# EXERCISE DETAILS
Continue the passage on Holocene monsoon changes over the Afro–Asian and western North Pacific regions, picking up right after its final sentence.

# DOCUMENT SECTION

BEGIN

In the early Holocene, higher northern hemisphere summer insolation driven by the precession minimum and high obliquity enhanced and shifted continental monsoons farther norward over the Afro–Asian region5,6,7,8, and correspondingly, the WNP high was stronger and expanded westward, suppressing the WNP monsoon trough9. In response to the reduction in northern hemisphere summer insolation due to orbital forcing, the Afro–Asian monsoon circulation weakened and migrated southeastward during the Holocene10; the monsoons were enhanced over subtropical and oceanic regions, suggesting that continental confinement with inland or highland origins was no longer typical of summer monsoons. As will be shown in this study, the orbitally-enhanced subtropical and oceanic monsoons would be seasonal. However, few studies have focused on differential responses of a monsoon system to seasonal orbital forcing on insolation changes11.

The mechanistic connection of the monsoons has been considered in some of the leads and lags between insolation and various monsoon proxies12,13,14,15. In addition, studies suggest that oceanic contributions16,17,18 and the interconnected nature of monsoons could be responsible for the major and potentially abrupt migration of the monsoons10,19. Related studies have focused on a see-saw relationship of the East Asian–Australian summer monsoon in the Holocene20 and Saharan desertification7,21. According to Wu, et al.9, in the early Holocene, the subtropical and oceanic monsoons were suppressed because of the synchronous strengthening of the continental monsoons and the WNP high, while the effect of the midlatitude circulation changes on the WNP monsoon was weak. The development and even formation of the subtropical and oceanic monsoons, involving the seasonal intrinsic dynamics over East Asia–WNP, might shed light on the rapid shift of large-scale monsoon patterns in the Holocene. It further motivated this study to investigate whether the strengthening of the oceanic monsoons contributed to the abrupt monsoon circulation change.

END

# DATA ENTRIES
BEGIN

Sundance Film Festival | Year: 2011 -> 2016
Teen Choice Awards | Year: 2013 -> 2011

END
BEGIN

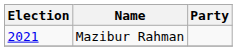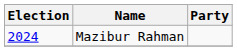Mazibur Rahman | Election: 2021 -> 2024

END

# THE REPLY
Results

Asynchronous seasonal and regional changes

Research has suggested that the early-to-mid-Holocene monsoons intensified and shifted northward over West Africa and Asia compared with their present-day conditions7,10,17. Proxy data have further suggested asynchronous pattern shifts in precipitation around the mid-Holocene. As the cave and marine core oxygen isotopes in Fig. 1 indicate (see the “Materials and methods” section for calculation of the trend, and Supplementary Tables 12 and Supplementary Fig. 1 for further details of the 14 proxy datasets used in this study), the climate was getting drier across 7 ka before present (BP) (Fig. 1c, d) over the Arabian Peninsula, the south of the Tibetan Plateau, and part of Northeastern Asia, apparently following the southward retreat of the monsoons. In contrast to the land regions that became drier, coastal East Asia throughout 7 ka BP and the South China Sea and subtropical WNP throughout 5 ka BP (Fig. 1e–f) became wetter. The climate modeling results, illustrated also in Fig. 1, suggested that the regional precipitation response to orbital changes, in particular over East Asia–WNP, may be related to the seasonal insolation changes between early and late summer.

Fig. 1: Pattern shifts in data model synthesis.
figure 1

Simulated precipitation (shaded, mm day−1) and streamfunction at 850 hPa (contours, 106 m2 s−1) in a 15 May–15 June and b August in the present. c, d Changes in simulated precipitation and the 850-hPa streamfunction from 8 ka BP to 6 ka BP in c 15 May–15 June and d August. e, f Same as c, d except for 6 ka BP to 4 ka BP. The thick contour lines denote differences in streamfunction with a confidence level of 90% (Student’s t-test). Only the differences in precipitation with a confidence level of 90% are shown. Black squares/red dots denote the area getting drier/wetter across c, d 7 ka BP and e, f 5 ka BP.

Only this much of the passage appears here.